Dear Jonathan Kay,
You wrote that an adult conversation about Islam is nearly impossible. You have my sympathy. You do a good job of trying to allow that conversation in your paper, but the reasons for the difficulty derive from the fact that a full discussion of Islam requires a discussion of what the religion prescribes that its followers should do. In the name of God they are compelled, if they wish to be orthodox, to wage war, enslave, distrust, and display contempt for all beings not Muslims, and express disgust for women. So it is difficult to have an adult conversation when you cannot say what Islamic doctrine is, in current liberal society.
An adult conversation about Islam is difficult because most people are finding a wide gap between what they perceive, and what they are allowed to say.
If I ran around in a black uniform with a Nazi armband shouting abuse at Jews, most observers would conclude there was an obvious link between my anti-Jewishness and my being a Nazi. (We fought and won a world war to say so).
But if I do the same as a Muslim, in the current environment, cursing the Jews and calling for their extermination as my holy duty, many people would feel cowed into not saying there was a link. The recent case of Ben Affleck going postal on television shows the depth and strength of the denial.
The same forces of anti-racism that we have been fostering since WW2 prevent accurate conclusions regarding the relationship of Islam and jihadist violence from being drawn, and if drawn, from being freely discussed.
For a Muslim, jihad is a sacrament. If Muslims behave reasonably and peacefully, as they do (thank God), it is not because they are orthodox but because they have fallen away from orthodoxy. Islam is a direct revelation from God, and it is immutable.

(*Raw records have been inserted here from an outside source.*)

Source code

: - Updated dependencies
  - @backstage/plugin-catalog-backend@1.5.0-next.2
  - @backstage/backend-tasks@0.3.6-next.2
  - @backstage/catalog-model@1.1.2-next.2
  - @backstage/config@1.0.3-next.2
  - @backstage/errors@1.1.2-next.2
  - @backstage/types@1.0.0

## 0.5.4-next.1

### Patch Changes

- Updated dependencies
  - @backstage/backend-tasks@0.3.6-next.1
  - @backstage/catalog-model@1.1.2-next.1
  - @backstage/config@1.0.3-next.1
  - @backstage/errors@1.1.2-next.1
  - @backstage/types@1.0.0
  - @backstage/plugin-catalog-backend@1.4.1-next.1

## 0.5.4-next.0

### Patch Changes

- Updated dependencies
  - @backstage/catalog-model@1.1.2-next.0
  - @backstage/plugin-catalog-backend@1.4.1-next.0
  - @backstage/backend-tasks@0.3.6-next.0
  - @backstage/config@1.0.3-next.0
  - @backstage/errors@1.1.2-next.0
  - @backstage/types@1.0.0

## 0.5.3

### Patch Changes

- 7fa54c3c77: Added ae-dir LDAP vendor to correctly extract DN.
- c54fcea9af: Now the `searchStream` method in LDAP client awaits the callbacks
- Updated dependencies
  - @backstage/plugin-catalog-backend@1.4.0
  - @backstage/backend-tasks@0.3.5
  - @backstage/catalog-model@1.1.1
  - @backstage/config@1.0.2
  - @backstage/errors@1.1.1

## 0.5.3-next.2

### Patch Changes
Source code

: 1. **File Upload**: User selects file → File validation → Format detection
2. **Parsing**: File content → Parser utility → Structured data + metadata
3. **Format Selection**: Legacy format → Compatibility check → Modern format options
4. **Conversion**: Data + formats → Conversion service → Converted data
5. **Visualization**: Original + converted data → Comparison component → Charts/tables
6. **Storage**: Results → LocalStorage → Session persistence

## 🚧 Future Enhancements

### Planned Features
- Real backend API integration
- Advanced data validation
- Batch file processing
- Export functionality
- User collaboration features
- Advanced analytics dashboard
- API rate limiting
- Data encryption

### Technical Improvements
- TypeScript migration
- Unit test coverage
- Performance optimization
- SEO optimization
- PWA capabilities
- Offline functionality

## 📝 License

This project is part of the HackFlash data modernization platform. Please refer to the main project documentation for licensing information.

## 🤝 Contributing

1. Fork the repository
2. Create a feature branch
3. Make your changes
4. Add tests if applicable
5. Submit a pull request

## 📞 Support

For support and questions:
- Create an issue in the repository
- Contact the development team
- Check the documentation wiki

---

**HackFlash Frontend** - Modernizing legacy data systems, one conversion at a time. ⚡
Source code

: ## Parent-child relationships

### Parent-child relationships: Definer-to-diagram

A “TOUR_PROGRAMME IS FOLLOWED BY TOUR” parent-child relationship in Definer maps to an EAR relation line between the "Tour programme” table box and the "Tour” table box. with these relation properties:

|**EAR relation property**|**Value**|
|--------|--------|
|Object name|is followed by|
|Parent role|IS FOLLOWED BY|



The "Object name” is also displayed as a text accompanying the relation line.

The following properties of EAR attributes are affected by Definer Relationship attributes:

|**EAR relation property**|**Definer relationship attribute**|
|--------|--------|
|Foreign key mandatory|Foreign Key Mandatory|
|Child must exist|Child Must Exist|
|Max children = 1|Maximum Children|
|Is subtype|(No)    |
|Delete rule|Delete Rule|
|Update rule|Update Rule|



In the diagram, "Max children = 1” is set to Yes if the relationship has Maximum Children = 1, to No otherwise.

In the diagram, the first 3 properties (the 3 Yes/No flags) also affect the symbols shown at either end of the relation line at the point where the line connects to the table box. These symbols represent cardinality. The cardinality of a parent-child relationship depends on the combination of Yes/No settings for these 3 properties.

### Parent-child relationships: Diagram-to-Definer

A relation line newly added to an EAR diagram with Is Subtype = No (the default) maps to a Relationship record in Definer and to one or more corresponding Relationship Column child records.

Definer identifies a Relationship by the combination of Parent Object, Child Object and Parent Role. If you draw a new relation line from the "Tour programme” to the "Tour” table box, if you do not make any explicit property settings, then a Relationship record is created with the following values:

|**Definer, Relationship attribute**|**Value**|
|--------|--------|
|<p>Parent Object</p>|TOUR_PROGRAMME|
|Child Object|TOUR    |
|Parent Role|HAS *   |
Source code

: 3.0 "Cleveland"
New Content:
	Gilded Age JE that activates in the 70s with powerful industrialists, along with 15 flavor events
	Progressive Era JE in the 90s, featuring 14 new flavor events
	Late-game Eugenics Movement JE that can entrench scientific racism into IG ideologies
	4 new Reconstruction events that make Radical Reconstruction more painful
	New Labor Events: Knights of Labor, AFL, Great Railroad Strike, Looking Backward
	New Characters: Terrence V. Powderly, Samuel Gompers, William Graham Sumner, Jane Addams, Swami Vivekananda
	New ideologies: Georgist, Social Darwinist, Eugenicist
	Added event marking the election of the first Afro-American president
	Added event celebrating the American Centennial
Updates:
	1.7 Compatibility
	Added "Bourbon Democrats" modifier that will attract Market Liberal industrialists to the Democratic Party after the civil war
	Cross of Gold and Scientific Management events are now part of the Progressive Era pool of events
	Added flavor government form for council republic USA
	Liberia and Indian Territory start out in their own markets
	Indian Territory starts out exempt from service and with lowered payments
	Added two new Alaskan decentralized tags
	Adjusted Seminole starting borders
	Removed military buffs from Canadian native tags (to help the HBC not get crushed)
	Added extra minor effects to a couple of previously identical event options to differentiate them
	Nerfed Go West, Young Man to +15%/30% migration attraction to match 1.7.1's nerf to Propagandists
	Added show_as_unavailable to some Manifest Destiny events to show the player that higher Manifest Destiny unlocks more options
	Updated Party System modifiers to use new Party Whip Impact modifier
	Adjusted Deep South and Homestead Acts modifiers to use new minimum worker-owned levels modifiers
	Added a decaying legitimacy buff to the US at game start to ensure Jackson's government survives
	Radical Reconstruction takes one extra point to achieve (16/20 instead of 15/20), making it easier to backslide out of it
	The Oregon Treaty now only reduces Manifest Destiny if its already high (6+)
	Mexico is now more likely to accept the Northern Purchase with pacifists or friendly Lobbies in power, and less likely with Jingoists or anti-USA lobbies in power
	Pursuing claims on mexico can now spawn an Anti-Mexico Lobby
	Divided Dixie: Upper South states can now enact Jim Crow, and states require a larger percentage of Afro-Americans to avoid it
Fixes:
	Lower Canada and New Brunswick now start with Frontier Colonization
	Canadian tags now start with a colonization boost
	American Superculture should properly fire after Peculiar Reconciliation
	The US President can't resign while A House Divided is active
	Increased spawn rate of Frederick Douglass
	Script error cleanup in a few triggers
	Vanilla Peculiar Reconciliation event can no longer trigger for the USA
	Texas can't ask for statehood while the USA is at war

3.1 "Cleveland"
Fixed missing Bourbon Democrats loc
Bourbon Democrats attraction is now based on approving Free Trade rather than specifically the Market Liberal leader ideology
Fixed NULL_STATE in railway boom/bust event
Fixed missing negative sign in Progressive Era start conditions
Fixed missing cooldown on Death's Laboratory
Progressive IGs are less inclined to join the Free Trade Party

So as the discussion of Islam’s doctrines is shoved underground, the public view of Islam gets darker and darker, while the chattering classes re-assure each other of their baseless confidence that Islam is not what they fear it is, a bananarama totalitarian ideology, whose idea of God is of an immeasurably distant, irrational force, where both theology and science is impossible.
Why impossible, you ask?
Because for there to be theology, God must be rationally knowable in some important senses, and for there to be science, there must be a belief that the universe is a rationally discoverable emanation of God’s laws.
Neither of these conditions is met in Islam.
In Islam the whole universe is sustained instant to instant by God’s will alone. Causal relationships between match and flame need not be looked into, because the match is only the occasion for the flame, not the cause. Looking into the operations of God’s will is haram. I recommend The Closing of the Muslim Mind for further information on the baneful effects of Islam’s greatest philosopher, Al-Ghazali.
All of these facts are available on reading about the issue. However, few do so, and those who do are silenced by the general prohibition on discussing Islam as if its doctrines were real and intended. Religion has been tamed in the post-Christian west. In Islam, it is everything, and its teachings are horrifying to those who contemplate them, and more so to those who suffer persecution and death because of its adherents.
We are not responsible for Islam’s doctrines. We are, however, responsible for the poor state of thought and speech in the West today. We have only ourselves (or the forces of political Leftism) to blame for this gap between what is being observed, and what can be discussed.